**What you are asked to do:**
Report back each line of the records that contains the string "Sebbene".

**Collected data:**

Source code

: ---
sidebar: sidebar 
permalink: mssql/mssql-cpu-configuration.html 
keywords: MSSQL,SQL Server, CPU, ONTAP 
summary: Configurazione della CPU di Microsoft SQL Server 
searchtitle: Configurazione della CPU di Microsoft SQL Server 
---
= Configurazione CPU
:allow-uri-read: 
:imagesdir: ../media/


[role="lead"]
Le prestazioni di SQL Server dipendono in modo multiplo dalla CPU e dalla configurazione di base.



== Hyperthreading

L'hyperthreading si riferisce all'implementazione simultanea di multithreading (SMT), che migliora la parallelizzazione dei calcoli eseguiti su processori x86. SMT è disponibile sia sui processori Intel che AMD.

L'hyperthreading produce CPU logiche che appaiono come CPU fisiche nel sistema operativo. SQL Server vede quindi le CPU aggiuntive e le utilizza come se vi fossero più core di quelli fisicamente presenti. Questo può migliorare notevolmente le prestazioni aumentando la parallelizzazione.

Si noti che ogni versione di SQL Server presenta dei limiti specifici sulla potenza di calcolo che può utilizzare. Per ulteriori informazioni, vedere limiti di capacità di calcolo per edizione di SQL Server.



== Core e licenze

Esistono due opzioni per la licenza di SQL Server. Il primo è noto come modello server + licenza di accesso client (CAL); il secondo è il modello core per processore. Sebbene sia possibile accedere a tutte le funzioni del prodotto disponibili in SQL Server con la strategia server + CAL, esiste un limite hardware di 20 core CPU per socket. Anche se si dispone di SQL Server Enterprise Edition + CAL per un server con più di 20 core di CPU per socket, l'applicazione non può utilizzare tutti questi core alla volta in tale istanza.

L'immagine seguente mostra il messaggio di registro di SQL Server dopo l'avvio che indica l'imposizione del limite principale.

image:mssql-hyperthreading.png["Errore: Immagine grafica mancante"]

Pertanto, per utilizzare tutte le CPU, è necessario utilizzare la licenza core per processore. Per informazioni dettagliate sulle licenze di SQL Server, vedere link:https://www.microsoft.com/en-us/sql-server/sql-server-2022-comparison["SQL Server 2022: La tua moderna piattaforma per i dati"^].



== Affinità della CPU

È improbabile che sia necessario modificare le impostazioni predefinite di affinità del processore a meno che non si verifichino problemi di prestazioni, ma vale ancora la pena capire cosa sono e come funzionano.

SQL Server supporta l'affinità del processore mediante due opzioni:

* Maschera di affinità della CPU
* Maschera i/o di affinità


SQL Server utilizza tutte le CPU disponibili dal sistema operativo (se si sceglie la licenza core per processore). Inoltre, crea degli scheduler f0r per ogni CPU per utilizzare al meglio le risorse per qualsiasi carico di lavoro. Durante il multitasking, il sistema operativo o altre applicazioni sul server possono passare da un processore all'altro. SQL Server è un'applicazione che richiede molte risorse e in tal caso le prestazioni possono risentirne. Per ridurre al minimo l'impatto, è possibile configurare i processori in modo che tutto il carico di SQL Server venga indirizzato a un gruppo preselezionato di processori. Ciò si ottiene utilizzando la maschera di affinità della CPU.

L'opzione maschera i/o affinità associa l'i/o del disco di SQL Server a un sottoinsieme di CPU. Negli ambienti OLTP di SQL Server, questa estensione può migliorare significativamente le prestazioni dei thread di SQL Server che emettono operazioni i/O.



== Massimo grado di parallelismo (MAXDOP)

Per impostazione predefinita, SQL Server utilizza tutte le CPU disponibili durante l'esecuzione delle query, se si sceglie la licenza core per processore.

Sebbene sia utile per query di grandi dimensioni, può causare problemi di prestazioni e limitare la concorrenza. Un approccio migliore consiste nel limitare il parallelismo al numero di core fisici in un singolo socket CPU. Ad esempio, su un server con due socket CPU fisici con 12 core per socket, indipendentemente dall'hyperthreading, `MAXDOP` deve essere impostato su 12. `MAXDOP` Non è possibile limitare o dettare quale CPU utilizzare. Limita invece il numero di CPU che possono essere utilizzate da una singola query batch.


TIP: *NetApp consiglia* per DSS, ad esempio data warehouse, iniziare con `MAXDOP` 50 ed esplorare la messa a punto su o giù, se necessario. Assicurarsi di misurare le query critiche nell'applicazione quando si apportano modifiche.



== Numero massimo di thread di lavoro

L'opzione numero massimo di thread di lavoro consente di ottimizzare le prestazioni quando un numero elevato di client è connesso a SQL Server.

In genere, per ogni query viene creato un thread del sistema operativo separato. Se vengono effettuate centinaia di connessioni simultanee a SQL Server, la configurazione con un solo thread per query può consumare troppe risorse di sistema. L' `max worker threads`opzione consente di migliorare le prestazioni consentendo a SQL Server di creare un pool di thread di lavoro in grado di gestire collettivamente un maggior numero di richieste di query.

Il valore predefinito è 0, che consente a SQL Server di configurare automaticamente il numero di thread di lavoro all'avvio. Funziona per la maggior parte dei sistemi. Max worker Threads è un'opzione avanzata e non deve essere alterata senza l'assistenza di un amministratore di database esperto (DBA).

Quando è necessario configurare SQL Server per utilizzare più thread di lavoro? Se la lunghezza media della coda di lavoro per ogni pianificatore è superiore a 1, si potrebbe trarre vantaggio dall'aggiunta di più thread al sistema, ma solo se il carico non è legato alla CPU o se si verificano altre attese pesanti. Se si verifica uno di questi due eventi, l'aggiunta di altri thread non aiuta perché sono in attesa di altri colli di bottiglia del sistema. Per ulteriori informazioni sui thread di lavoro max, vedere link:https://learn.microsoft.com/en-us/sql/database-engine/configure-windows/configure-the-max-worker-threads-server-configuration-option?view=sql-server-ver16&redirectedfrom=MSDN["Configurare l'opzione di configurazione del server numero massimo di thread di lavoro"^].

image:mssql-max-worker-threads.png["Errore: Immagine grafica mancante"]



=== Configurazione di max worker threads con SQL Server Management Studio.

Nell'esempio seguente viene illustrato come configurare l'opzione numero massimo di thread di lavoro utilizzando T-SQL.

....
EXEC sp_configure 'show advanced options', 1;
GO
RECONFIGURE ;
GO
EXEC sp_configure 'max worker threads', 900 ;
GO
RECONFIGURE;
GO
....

**Problem solution:**
Esistono due opzioni per la licenza di SQL Server. Il primo è noto come modello server + licenza di accesso client (CAL); il secondo è il modello core per processore. Sebbene sia possibile accedere a tutte le funzioni del prodotto disponibili in SQL Server con la strategia server + CAL, esiste un limite hardware di 20 core CPU per socket. Anche se si dispone di SQL Server Enterprise Edition + CAL per un server con più di 20 core di CPU per socket, l'applicazione non può utilizzare tutti questi core alla volta in tale istanza.
Sebbene sia utile per query di grandi dimensioni, può causare problemi di prestazioni e limitare la concorrenza. Un approccio migliore consiste nel limitare il parallelismo al numero di core fisici in un singolo socket CPU. Ad esempio, su un server con due socket CPU fisici con 12 core per socket, indipendentemente dall'hyperthreading, `MAXDOP` deve essere impostato su 12. `MAXDOP` Non è possibile limitare o dettare quale CPU utilizzare. Limita invece il numero di CPU che possono essere utilizzate da una singola query batch.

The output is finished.